Interface ChatModelConfig


public interface ChatModelConfig
  • Method Details

    • modelId

      @WithDefault("ibm/granite-20b-multilingual") String modelId()
      Model id to use.

      To view the complete model list, click here.

    • decodingMethod

      @WithDefault("greedy") String decodingMethod()
      Represents the strategy used for picking the tokens during generation of the output text. During text generation when parameter value is set to greedy, each successive token corresponds to the highest probability token given the text that has already been generated. This strategy can lead to repetitive results especially for longer output sequences. The alternative sample strategy generates text by picking subsequent tokens based on the probability distribution of possible next tokens defined by (i.e., conditioned on) the already-generated text and the top_k and top_p parameters.

      Allowable values: [sample,greedy]

    • lengthPenalty

      It can be used to exponentially increase the likelihood of the text generation terminating once a specified number of tokens have been generated.
    • maxNewTokens

      @WithDefault("200") Integer maxNewTokens()
      The maximum number of new tokens to be generated. The maximum supported value for this field depends on the model being used. How the "token" is defined depends on the tokenizer and vocabulary size, which in turn depends on the model. Often the tokens are a mix of full words and sub-words. Depending on the users plan, and on the model being used, there may be an enforced maximum number of new tokens.

      Possible values: ≥ 0

    • minNewTokens

      @WithDefault("0") Integer minNewTokens()
      If stop sequences are given, they are ignored until minimum tokens are generated.

      Possible values: ≥ 0

    • randomSeed

      Optional<Integer> randomSeed()
      Random number generator seed to use in sampling mode for experimental repeatability.

      Possible values: ≥ 1

    • stopSequences

      Optional<List<String>> stopSequences()
      Stop sequences are one or more strings which will cause the text generation to stop if/when they are produced as part of the output. Stop sequences encountered prior to the minimum number of tokens being generated will be ignored.

      Possible values: 0 ≤ number of items ≤ 6, contains only unique items

    • temperature

      @WithDefault("1.0") Double temperature()
      A value used to modify the next-token probabilities in sampling mode. Values less than 1.0 sharpen the probability distribution, resulting in "less random" output. Values greater than 1.0 flatten the probability distribution, resulting in "more random" output. A value of 1.0 has no effect.
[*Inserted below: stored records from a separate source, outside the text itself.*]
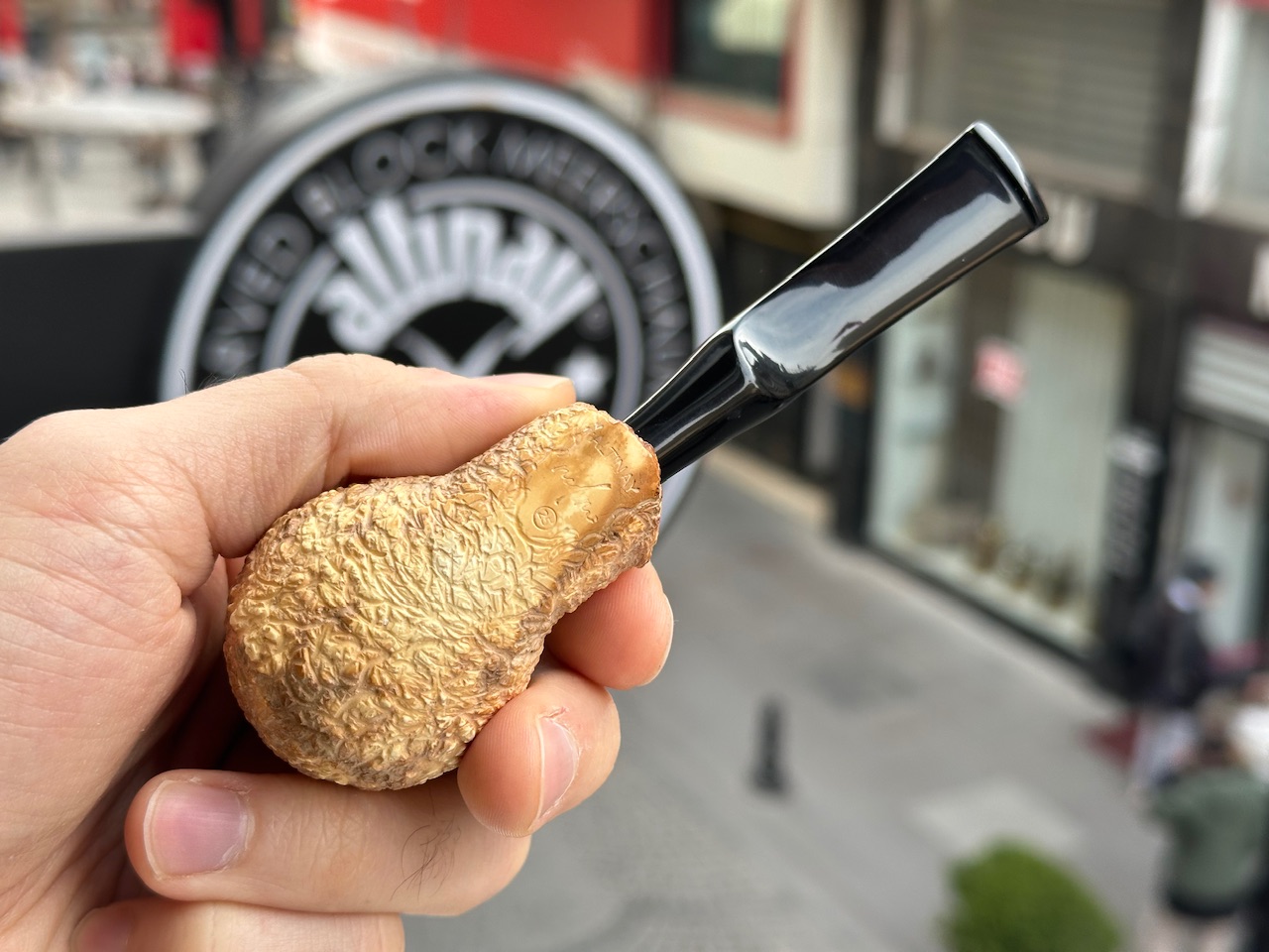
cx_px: 634
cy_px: 476
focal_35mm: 48
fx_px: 1760
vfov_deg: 30.3
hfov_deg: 39.7
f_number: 1.78
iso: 64
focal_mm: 6.86
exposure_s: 1/398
      Possible values: 0 ≤ value ≤ 2

    • topK

      Optional<Integer> topK()
      The number of highest probability vocabulary tokens to keep for top-k-filtering. Only applies for sampling mode. When decoding_strategy is set to sample, only the top_k most likely tokens are considered as candidates for the next generated token.

      Possible values: 1 ≤ value ≤ 100

    • topP

      Optional<Double> topP()
      Similar to top_k except the candidates to generate the next token are the most likely tokens with probabilities that add up to at least top_p. Also known as nucleus sampling. A value of 1.0 is equivalent to disabled.

      Possible values: 0 < value ≤ 1

    • repetitionPenalty

      Optional<Double> repetitionPenalty()
      Represents the penalty for penalizing tokens that have already been generated or belong to the context. The value 1.0 means that there is no penalty.

      Possible values: 1 ≤ value ≤ 2

    • truncateInputTokens

      Optional<Integer> truncateInputTokens()
      Represents the maximum number of input tokens accepted. This can be used to avoid requests failing due to input being longer than configured limits. If the text is truncated, then it truncates the start of the input (on the left), so the end of the input will remain the same. If this value exceeds the maximum sequence length (refer to the documentation to find this value for the model) then the call will fail if the total number of tokens exceeds the maximum sequence length. Zero means don't truncate.

      Possible values: ≥ 0

    • includeStopSequence

      Optional<Boolean> includeStopSequence()
      Pass false to omit matched stop sequences from the end of the output text. The default is true, meaning that the output will end with the stop sequence text when matched.
    • logRequests

      @ConfigDocDefault("false") @WithDefault("${quarkus.langchain4j.watsonx.log-requests}") Optional<Boolean> logRequests()
      Whether chat model requests should be logged.
    • logResponses

      @ConfigDocDefault("false") @WithDefault("${quarkus.langchain4j.watsonx.log-responses}") Optional<Boolean> logResponses()
      Whether chat model responses should be logged.